▼▼▼
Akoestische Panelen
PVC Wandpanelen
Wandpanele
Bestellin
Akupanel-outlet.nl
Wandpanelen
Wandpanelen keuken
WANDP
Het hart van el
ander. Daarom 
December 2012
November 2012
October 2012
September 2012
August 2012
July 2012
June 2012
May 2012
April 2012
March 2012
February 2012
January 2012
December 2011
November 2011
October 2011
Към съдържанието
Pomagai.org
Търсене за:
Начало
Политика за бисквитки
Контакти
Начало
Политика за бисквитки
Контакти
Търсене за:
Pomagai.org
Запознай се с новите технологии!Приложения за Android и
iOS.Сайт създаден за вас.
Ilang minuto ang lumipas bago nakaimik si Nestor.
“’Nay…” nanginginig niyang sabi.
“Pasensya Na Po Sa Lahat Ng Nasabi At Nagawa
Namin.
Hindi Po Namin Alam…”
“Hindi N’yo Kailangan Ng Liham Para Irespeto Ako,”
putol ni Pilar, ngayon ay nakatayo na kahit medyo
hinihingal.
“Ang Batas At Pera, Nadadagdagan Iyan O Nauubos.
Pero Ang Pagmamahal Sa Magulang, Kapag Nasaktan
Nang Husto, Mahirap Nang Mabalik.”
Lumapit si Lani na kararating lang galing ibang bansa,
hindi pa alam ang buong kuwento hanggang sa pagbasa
▲▲▲
▼▼▼
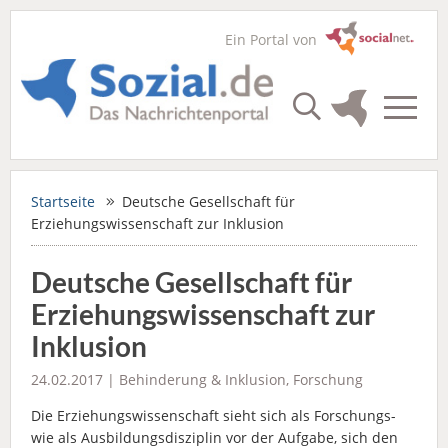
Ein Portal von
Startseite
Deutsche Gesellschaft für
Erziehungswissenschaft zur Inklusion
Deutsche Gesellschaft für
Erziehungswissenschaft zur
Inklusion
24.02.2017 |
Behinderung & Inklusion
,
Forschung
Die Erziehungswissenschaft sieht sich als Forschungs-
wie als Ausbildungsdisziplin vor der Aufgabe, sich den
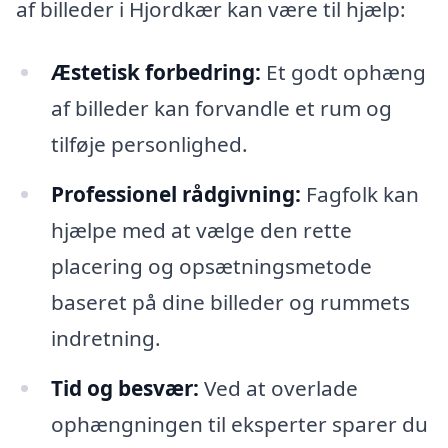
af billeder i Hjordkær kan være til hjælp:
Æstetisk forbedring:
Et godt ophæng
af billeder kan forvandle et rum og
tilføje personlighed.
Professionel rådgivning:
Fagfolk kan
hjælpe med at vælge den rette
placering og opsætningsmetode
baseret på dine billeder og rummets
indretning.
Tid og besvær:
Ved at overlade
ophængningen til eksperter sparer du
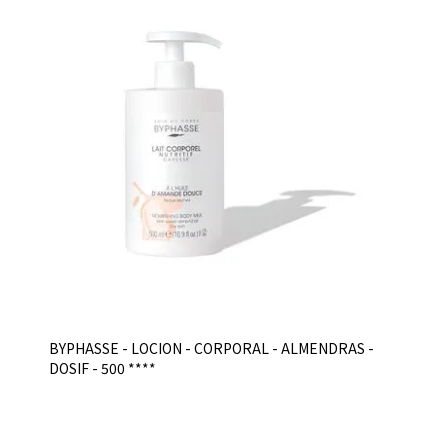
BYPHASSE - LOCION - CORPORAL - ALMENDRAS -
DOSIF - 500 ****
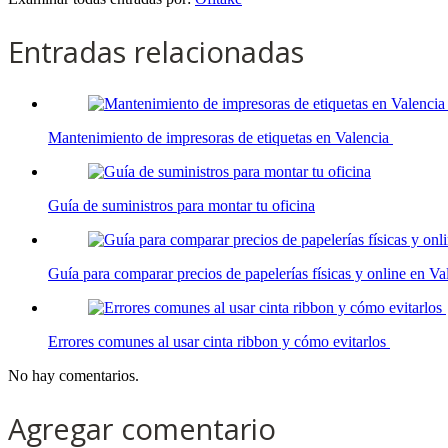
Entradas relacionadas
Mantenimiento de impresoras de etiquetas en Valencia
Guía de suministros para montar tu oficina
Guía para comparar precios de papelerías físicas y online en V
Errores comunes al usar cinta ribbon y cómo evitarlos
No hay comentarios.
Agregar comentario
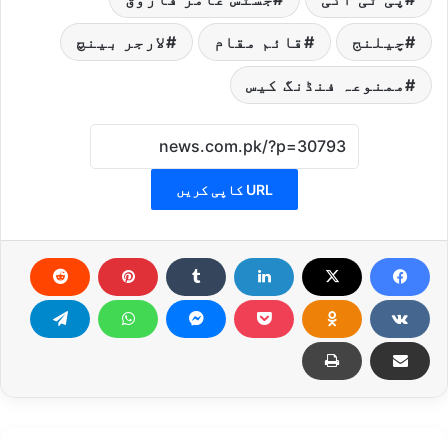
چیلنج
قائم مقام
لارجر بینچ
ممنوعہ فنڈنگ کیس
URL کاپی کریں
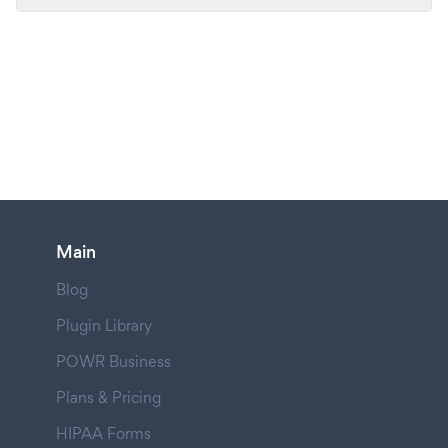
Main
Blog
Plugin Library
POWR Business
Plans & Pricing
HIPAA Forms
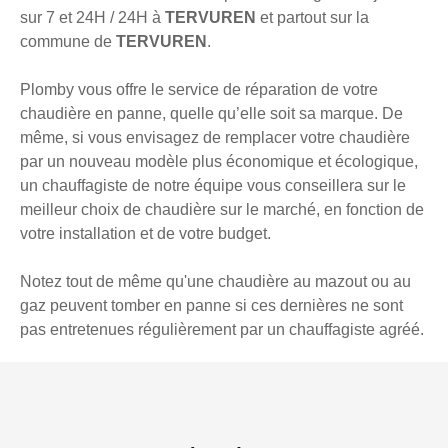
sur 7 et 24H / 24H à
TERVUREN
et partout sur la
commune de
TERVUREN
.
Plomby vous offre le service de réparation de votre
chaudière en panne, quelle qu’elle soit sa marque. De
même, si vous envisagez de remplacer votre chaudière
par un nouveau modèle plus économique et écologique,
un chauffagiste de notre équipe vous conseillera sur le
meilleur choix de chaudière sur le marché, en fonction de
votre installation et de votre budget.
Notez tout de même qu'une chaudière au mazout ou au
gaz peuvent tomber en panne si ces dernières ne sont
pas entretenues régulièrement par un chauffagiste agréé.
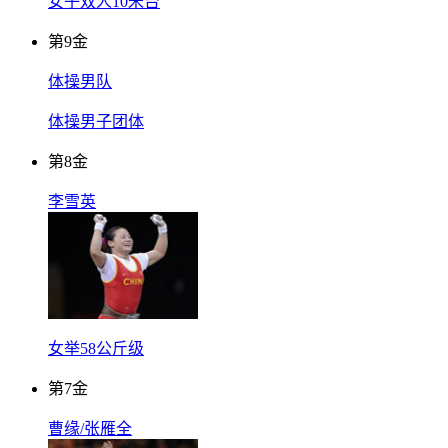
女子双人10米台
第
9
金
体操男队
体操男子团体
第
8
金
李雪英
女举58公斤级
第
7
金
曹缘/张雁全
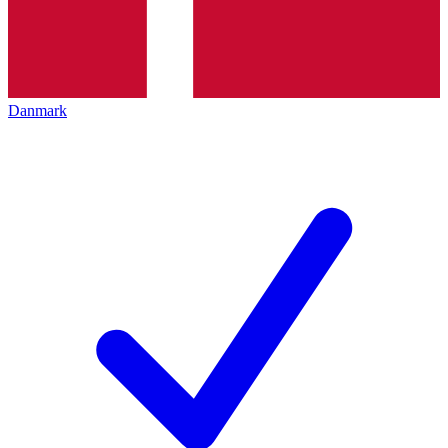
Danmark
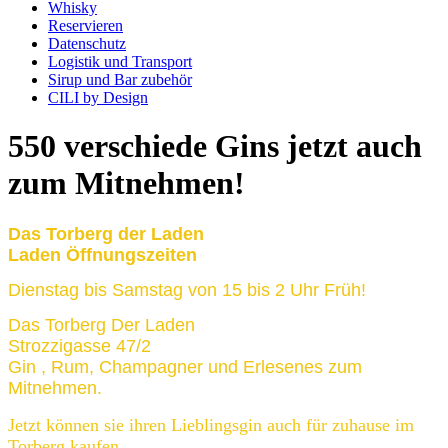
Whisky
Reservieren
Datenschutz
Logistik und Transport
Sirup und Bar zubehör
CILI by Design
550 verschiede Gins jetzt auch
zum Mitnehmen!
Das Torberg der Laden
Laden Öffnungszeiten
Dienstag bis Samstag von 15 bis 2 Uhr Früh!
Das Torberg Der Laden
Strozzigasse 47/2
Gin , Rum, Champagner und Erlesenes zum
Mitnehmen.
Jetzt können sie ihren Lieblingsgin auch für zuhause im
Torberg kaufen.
▲▲▲
▼▼▼
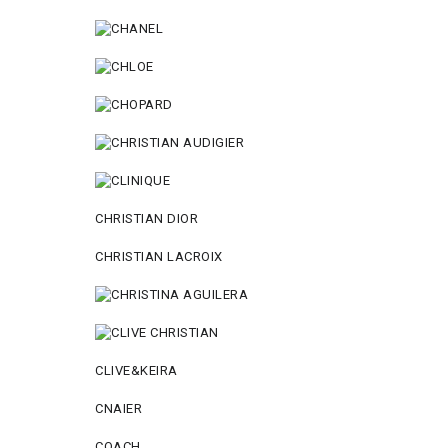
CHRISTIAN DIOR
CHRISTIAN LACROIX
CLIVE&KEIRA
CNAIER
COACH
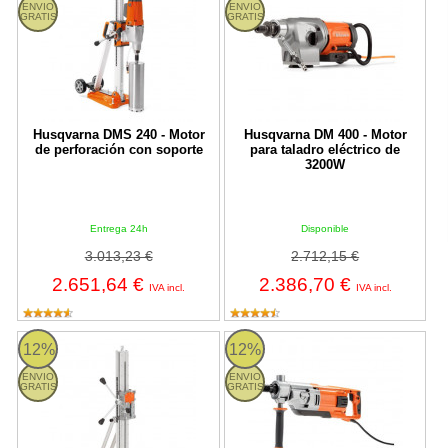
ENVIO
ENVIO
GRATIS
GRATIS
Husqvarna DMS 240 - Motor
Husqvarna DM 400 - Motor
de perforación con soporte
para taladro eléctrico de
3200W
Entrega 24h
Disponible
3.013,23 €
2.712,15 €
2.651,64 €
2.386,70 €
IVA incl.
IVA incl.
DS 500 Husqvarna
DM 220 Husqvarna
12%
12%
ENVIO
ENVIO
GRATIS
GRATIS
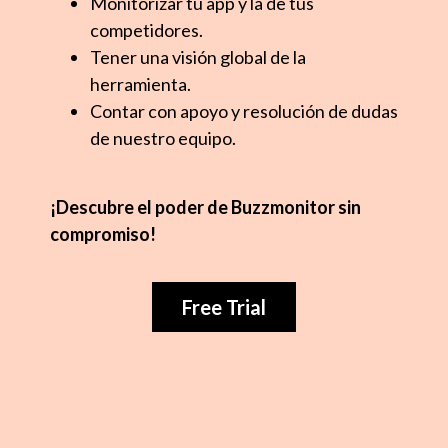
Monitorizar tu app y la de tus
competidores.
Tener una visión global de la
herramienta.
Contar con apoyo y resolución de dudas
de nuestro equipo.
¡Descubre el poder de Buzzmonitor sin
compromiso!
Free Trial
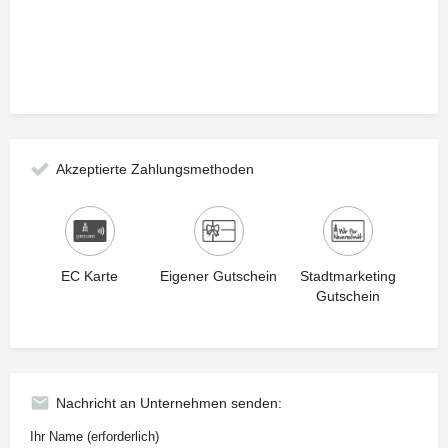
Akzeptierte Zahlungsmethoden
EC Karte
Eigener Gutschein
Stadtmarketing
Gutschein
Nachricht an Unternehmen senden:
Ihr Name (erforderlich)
▲▲▲
* Task details
Rewrite the lines of the items between the lines holding "CHRISTIAN DIOR" and "Ihr Name (erforderlich)", inclusive, putting "ENVÍO" in place of each "ENVIO" and changing nothing else. Leave the pictures out of your answer.

* Output of the exercise
CHRISTIAN DIOR
CHRISTIAN LACROIX
CLIVE&KEIRA
CNAIER
COACH
ENVÍO
ENVÍO
GRATIS
GRATIS
Husqvarna DMS 240 - Motor
Husqvarna DM 400 - Motor
de perforación con soporte
para taladro eléctrico de
3200W
Entrega 24h
Disponible
3.013,23 €
2.712,15 €
2.651,64 €
2.386,70 €
IVA incl.
IVA incl.
DS 500 Husqvarna
DM 220 Husqvarna
12%
12%
ENVÍO
ENVÍO
GRATIS
GRATIS
Monitorizar tu app y la de tus
competidores.
Tener una visión global de la
herramienta.
Contar con apoyo y resolución de dudas
de nuestro equipo.
¡Descubre el poder de Buzzmonitor sin
compromiso!
Free Trial
Akzeptierte Zahlungsmethoden
EC Karte
Eigener Gutschein
Stadtmarketing
Gutschein
Nachricht an Unternehmen senden:
Ihr Name (erforderlich)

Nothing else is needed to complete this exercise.